Das war bei uns umgekehrt. Ich wollte lange Haare, meine Mutter, wollte, dass sie kurz sind. Beim Friseur machte ich auch immer dasselbe Theater wie beim Anziehen. Später hatte ich lange Haare, meine Mutter wollte aber, dass ich sie zum Zopf oder Pferdeschwanz binde, ich wollte sie aber offen haben. Das war wiederum ein ständiger Anlass zum Zirkus 😂

x 2 #178


Tigerlilie
Meine Mutti hat auch immer sehr darauf geachtet, dass ich gut gekleidet bin. Ich habe damit aber nie ein Problem gehabt und habe das selbst so übernommen.
Ordentliche/saubere/modische/zusammenpassende Sachen, lange Haare habe ich bis heute,...
Ich habe das schon bei den Barbiepuppen geliebt, die chic anzuziehen und habe selbst Kleider entworfen/gemalt als Kind. Mode war mir immer ein wichtiges Thema.

Ich arbeite mit vielen Frauen zusamme. Da wird auch mal das eine oder andere Kleidungsstück kommentiert bzw. gelobt. Hier wird drauf geachtet, ob das zusammenpasst, was man an hat.
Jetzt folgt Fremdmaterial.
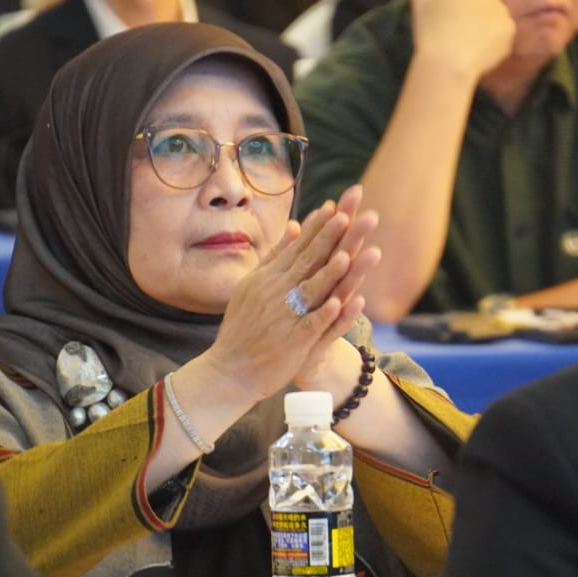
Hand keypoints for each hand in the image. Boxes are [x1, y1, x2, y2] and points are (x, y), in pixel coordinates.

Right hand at [202, 186, 379, 399]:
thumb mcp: (253, 284)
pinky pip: (311, 326)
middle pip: (307, 262)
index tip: (335, 207)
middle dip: (328, 239)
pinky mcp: (292, 342)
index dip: (317, 228)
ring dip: (329, 273)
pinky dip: (325, 314)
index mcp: (269, 277)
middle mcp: (276, 292)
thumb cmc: (243, 327)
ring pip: (311, 290)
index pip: (298, 247)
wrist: (229, 369)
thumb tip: (295, 225)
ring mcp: (284, 317)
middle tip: (348, 216)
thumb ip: (276, 256)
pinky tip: (341, 303)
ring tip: (347, 255)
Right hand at [399, 0, 514, 80]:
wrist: (449, 60)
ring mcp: (503, 11)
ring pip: (493, 19)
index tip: (443, 18)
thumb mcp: (420, 3)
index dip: (453, 3)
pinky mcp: (510, 33)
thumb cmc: (431, 27)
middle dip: (472, 13)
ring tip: (466, 46)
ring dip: (484, 28)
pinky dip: (492, 44)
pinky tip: (477, 55)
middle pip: (481, 1)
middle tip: (454, 32)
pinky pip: (501, 37)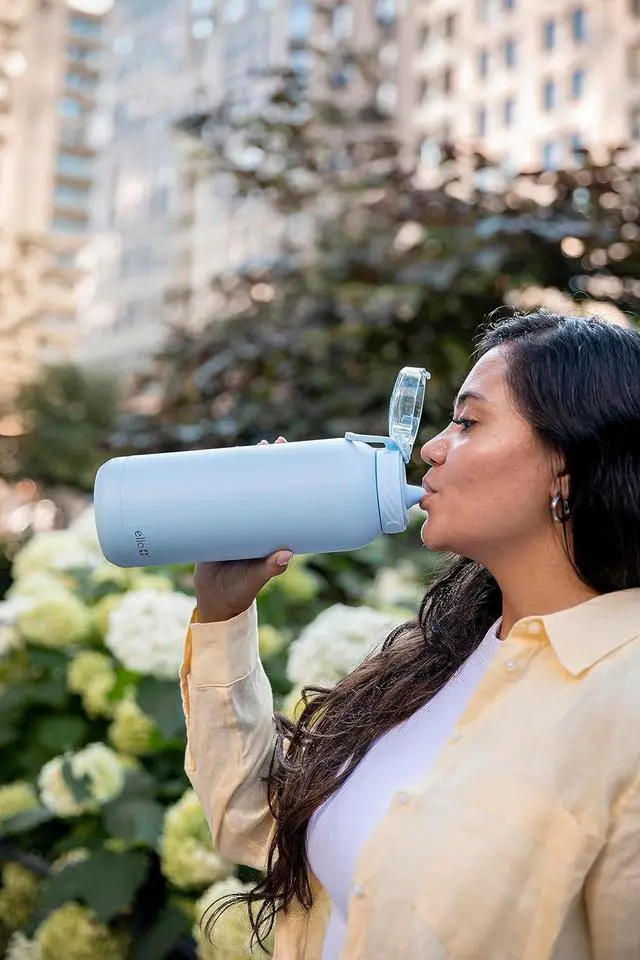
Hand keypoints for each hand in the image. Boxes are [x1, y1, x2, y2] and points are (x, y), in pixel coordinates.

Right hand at [193, 437, 290, 621]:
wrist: (215, 601)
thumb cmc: (240, 592)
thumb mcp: (255, 579)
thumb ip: (269, 570)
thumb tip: (286, 556)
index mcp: (271, 531)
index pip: (284, 497)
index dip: (287, 475)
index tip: (291, 455)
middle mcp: (256, 523)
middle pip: (263, 486)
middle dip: (266, 463)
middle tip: (269, 443)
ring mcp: (235, 522)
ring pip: (239, 489)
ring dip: (240, 468)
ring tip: (242, 448)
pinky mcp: (215, 526)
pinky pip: (217, 500)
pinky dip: (214, 485)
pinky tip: (208, 470)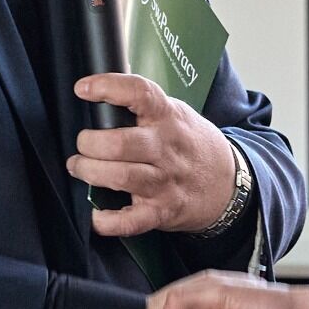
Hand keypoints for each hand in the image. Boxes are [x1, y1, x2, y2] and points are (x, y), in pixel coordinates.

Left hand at [68, 74, 236, 236]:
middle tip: (82, 144)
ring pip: (120, 176)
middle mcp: (166, 148)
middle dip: (89, 143)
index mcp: (168, 117)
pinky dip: (108, 221)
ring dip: (90, 172)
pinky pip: (131, 221)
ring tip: (80, 168)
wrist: (228, 183)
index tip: (83, 89)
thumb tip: (102, 87)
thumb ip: (145, 103)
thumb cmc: (191, 144)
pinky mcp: (162, 211)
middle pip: (120, 143)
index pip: (140, 93)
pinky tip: (96, 215)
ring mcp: (165, 182)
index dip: (107, 87)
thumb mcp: (176, 113)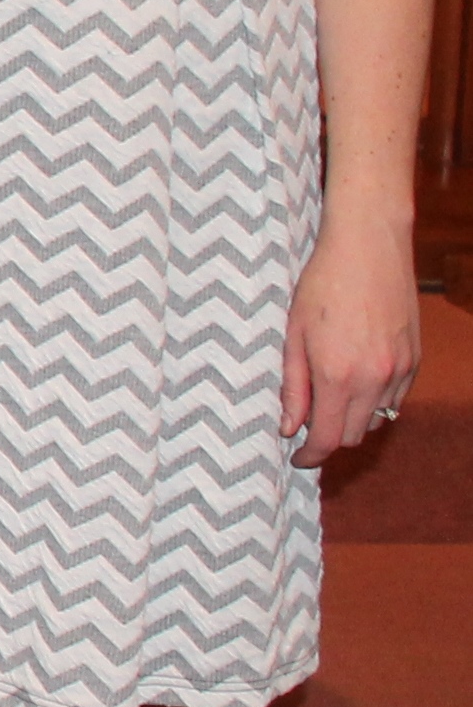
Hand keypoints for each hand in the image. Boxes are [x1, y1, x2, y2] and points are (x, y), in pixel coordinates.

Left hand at [281, 215, 420, 467]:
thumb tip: (290, 427)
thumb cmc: (321, 285)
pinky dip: (376, 401)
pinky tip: (356, 380)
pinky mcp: (415, 360)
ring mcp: (399, 371)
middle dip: (330, 437)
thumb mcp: (294, 334)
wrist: (368, 248)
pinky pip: (395, 398)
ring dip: (354, 419)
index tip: (298, 459)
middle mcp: (374, 379)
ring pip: (378, 419)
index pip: (329, 439)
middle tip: (308, 426)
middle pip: (355, 435)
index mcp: (338, 375)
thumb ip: (293, 386)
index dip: (311, 456)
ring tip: (331, 399)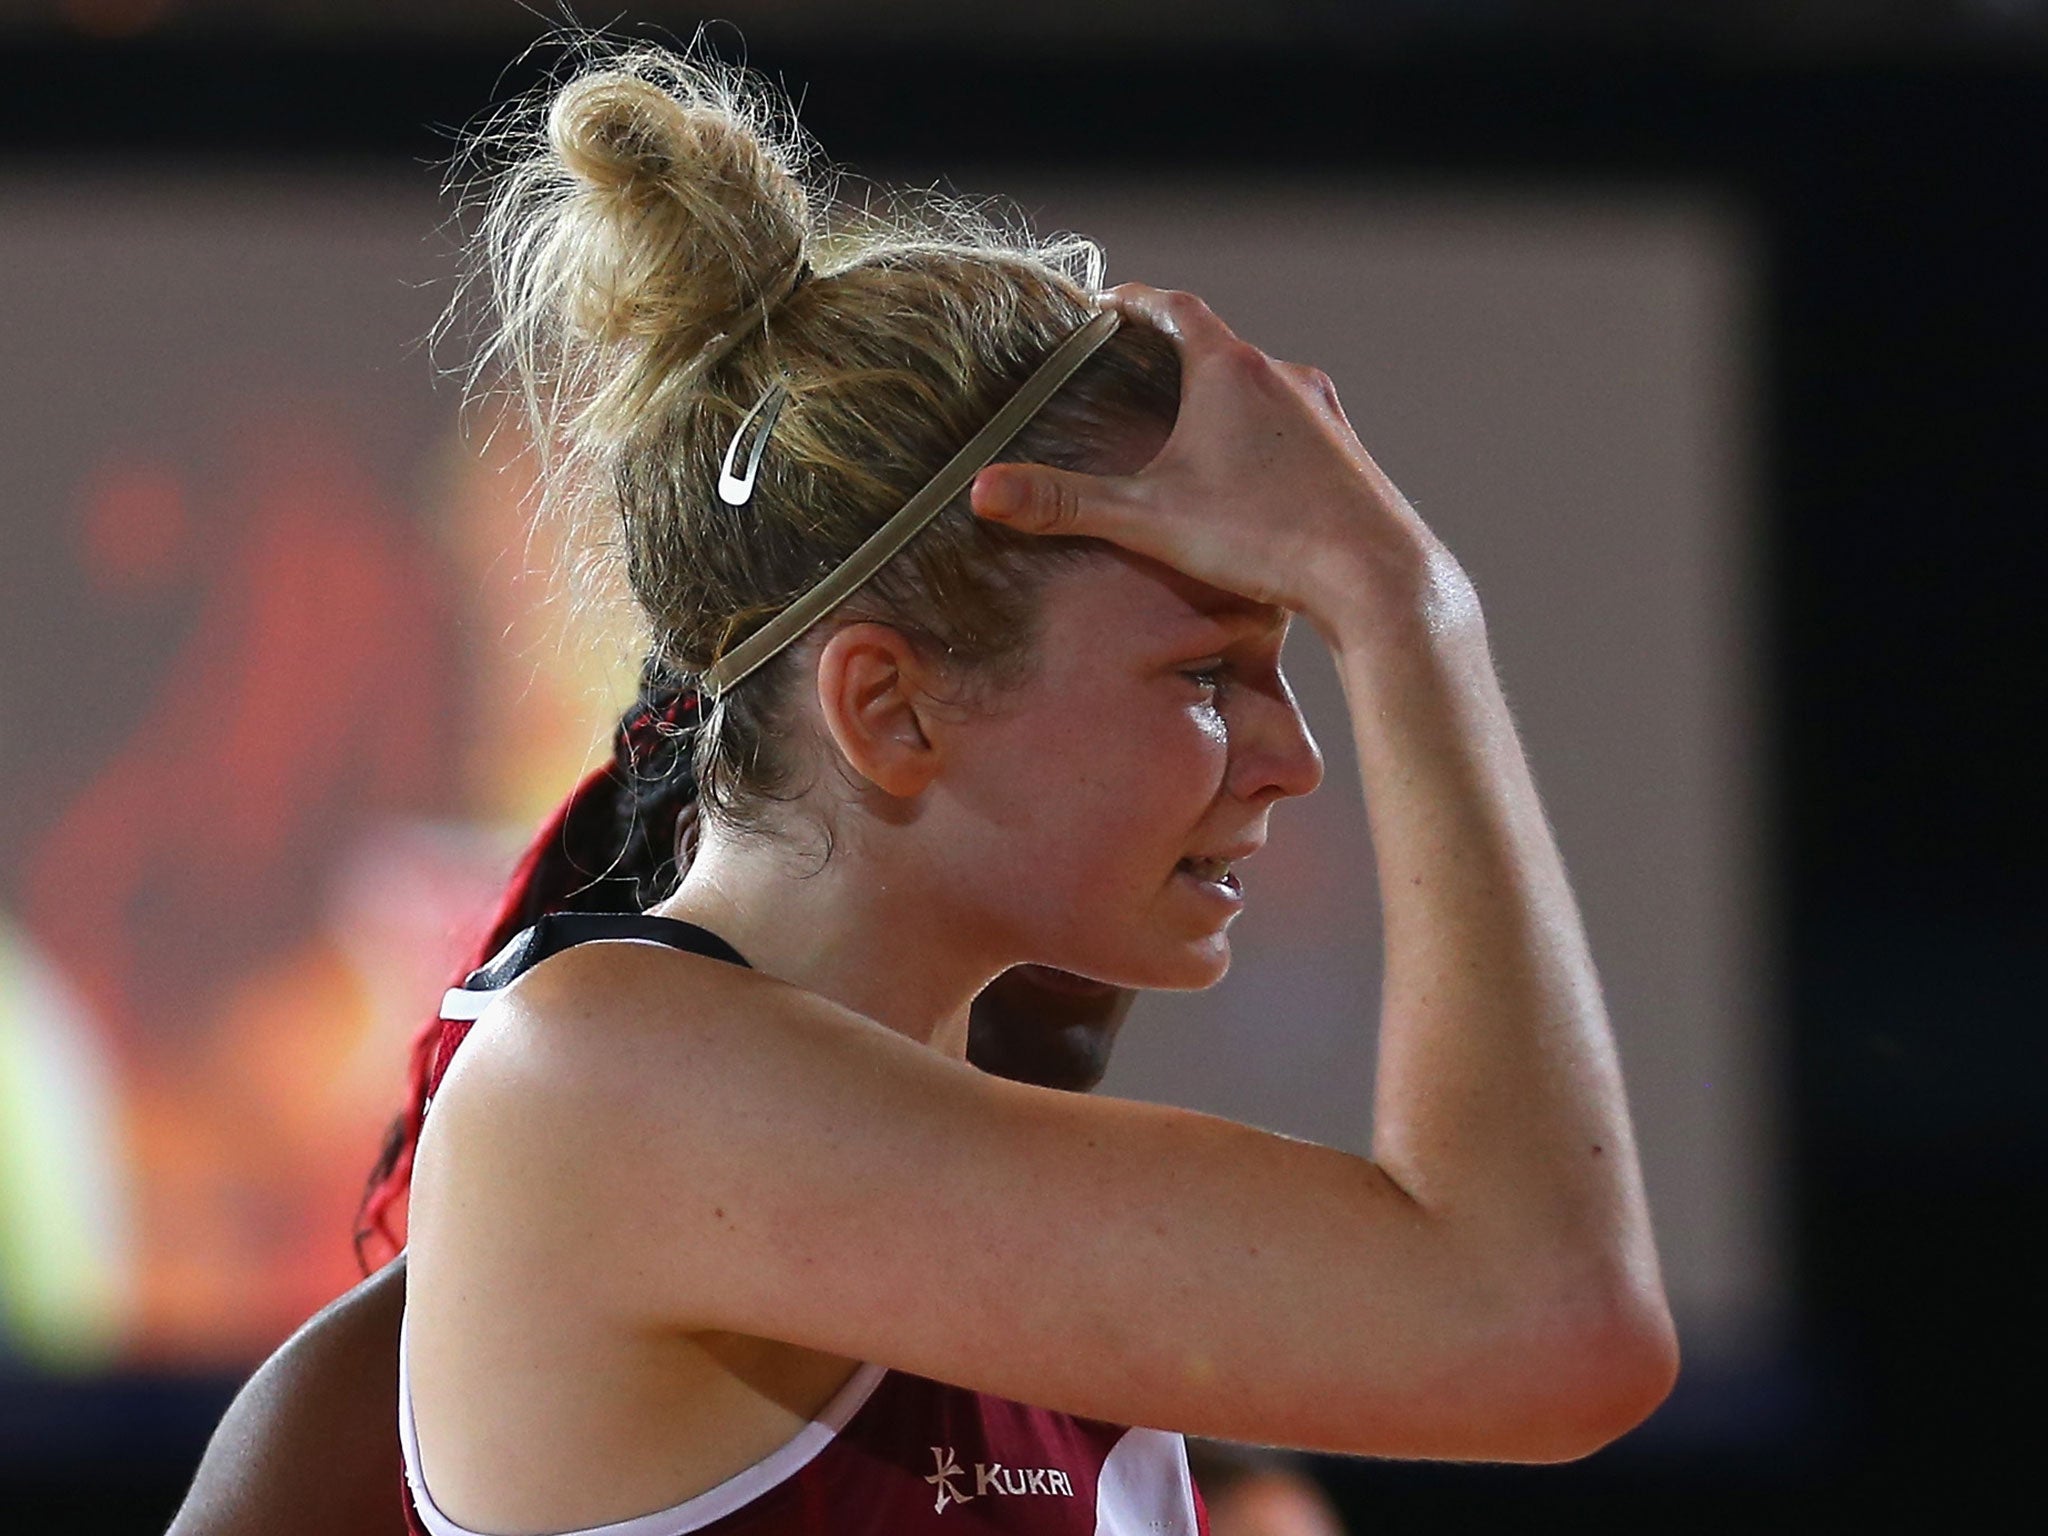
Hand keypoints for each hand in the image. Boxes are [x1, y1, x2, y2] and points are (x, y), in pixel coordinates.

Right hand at [972, 284, 1452, 633]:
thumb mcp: (1149, 519)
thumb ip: (1064, 503)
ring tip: (1181, 422)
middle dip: (1169, 352)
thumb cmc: (1266, 539)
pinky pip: (1292, 424)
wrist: (1378, 579)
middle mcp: (1283, 376)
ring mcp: (1323, 413)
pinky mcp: (1346, 454)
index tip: (1100, 307)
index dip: (1131, 302)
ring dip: (1219, 394)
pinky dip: (1258, 432)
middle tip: (1127, 367)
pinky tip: (1243, 475)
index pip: (1171, 308)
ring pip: (1259, 385)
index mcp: (1230, 370)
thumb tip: (980, 489)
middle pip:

Zu Hause laufe ich auch eher im Schlabberlook rum. Da muss es bequem sein. Meist Leggings und Tshirt mit Sweatjacke.

#179


iquique
Zitat von Schlaflose:
Du bist ja auch ein Mann, wie ich gerade erst realisiert habe

Du meinst, dass es typisch für Männer ist, dass sie nicht so gern einkaufen (gehen)? Kann sein, wobei ich im Büro einen Kollegen habe, der nach eigener Aussage dazu tendiert, (zu viel) zu shoppen.